Business News of Friday, 4 March 2005

Source: GNA

Lecturer questions low savings interest rate

Accra, March 4, GNA - A Senior Lecturer at the Economics Department of the University of Ghana, Augustine Gockel on Friday questioned the low savings interest rate, saying it was a disincentive to the public to save at the banks.

Savings deposit rates were such that customers lost significantly, Dr Gockel said.

He said the structure of the real interest rates for savings from December 2003 to December 2004 showed a consistent nosedive indicating a negative rate.

A document of Mr Gockel's analysis of the 2005 Budget copied to the Ghana News Agency, said as of December last year, the real interest rate on saving stood at -2.06 per cent.

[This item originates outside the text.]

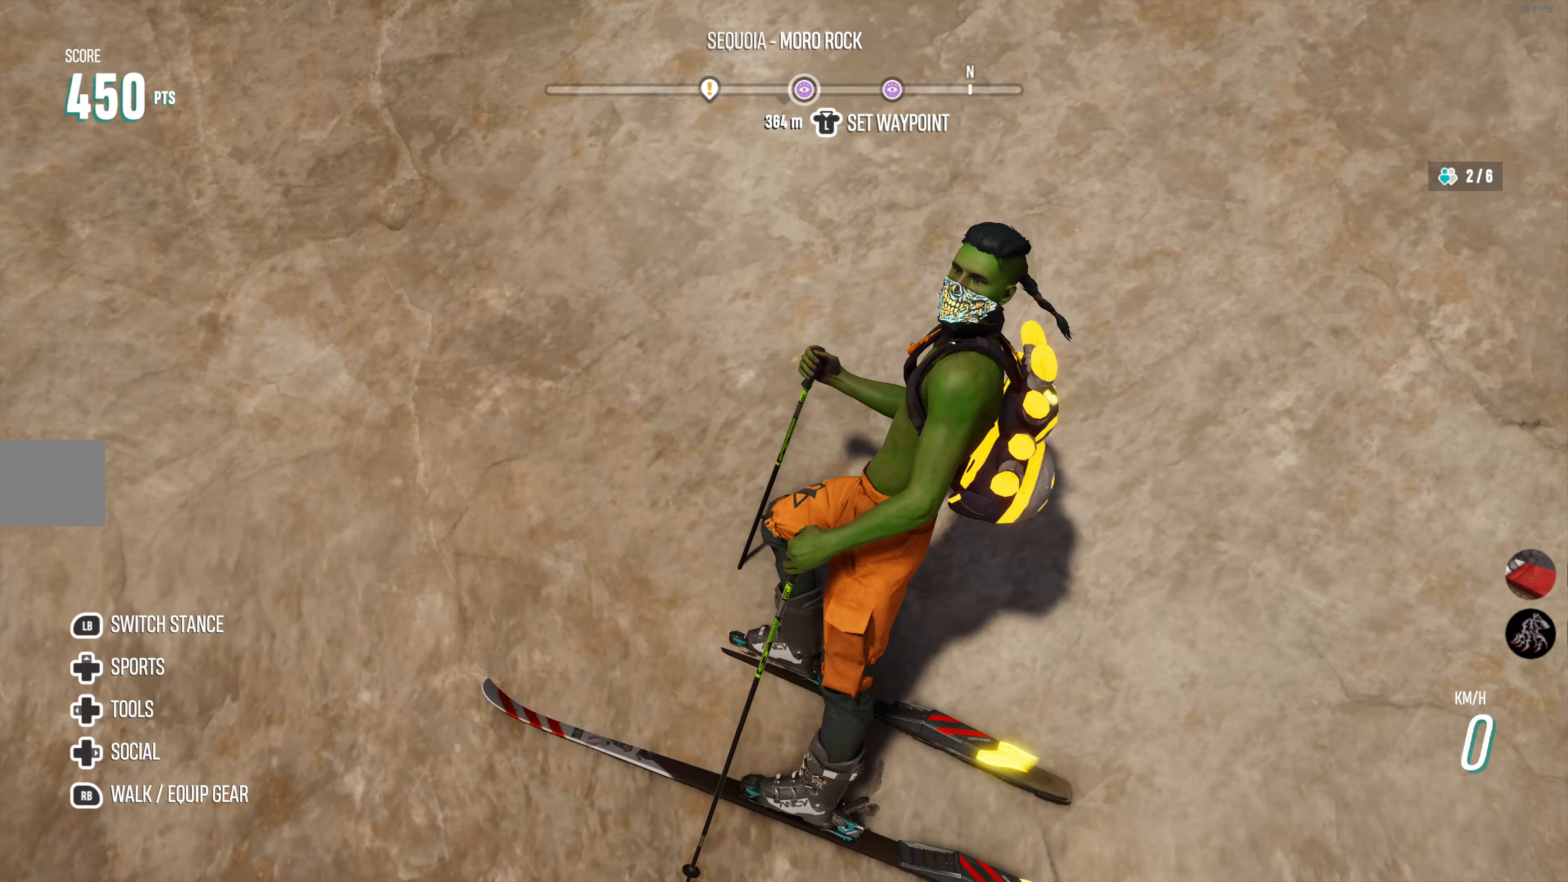
{"buttons": ["L2"], "left_stick": "center", "right_stick": "down-left", "events": []}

This negative interest rate picture, according to the statistics he presented, occurred throughout 2003.

He presented his paper at a day's seminar on the 2005 Budget organised by the Institute of Statistical, Social and Economic Research (ISSER) in collaboration with CAL Merchant Bank.

Mr Gockel said interest spreads and the real cost of capital remained high, particularly for small and medium-size enterprise, which might constrain credit growth to the private sector.

On Treasury-Bill rates, he said all the three, the 91-day, 182-day and 0ne-year notes, declined to 17.08 per cent, 17.85 per cent and 17.85 per cent, in that order.

Mr Gockel said in real terms, as of December last year the rate was about 4.27 per cent but the return on long-term instruments such as the one-year note was now greater than the short-term 91-day and 182-day notes.

He said lending rates were high both in nominal and real terms. Besides, the spread between borrowing and lending rates was still high. Touching on inflation, Dr Gockel said high and variable inflation pressures had negative effects on financial intermediation and private capital formation.

He said because of cost irreversibility and asymmetric adjustment cost, inflation discouraged long-term investments.

Mr Gockel said generally the rate of the deprecation of the Cedi against the dollar had been marginal, both on the inter-bank market and the forex bureaux market.

The Cedi, he said, depreciated by 2.2 per cent in 2004 against the dollar, the lowest since the foreign exchange market was liberalized.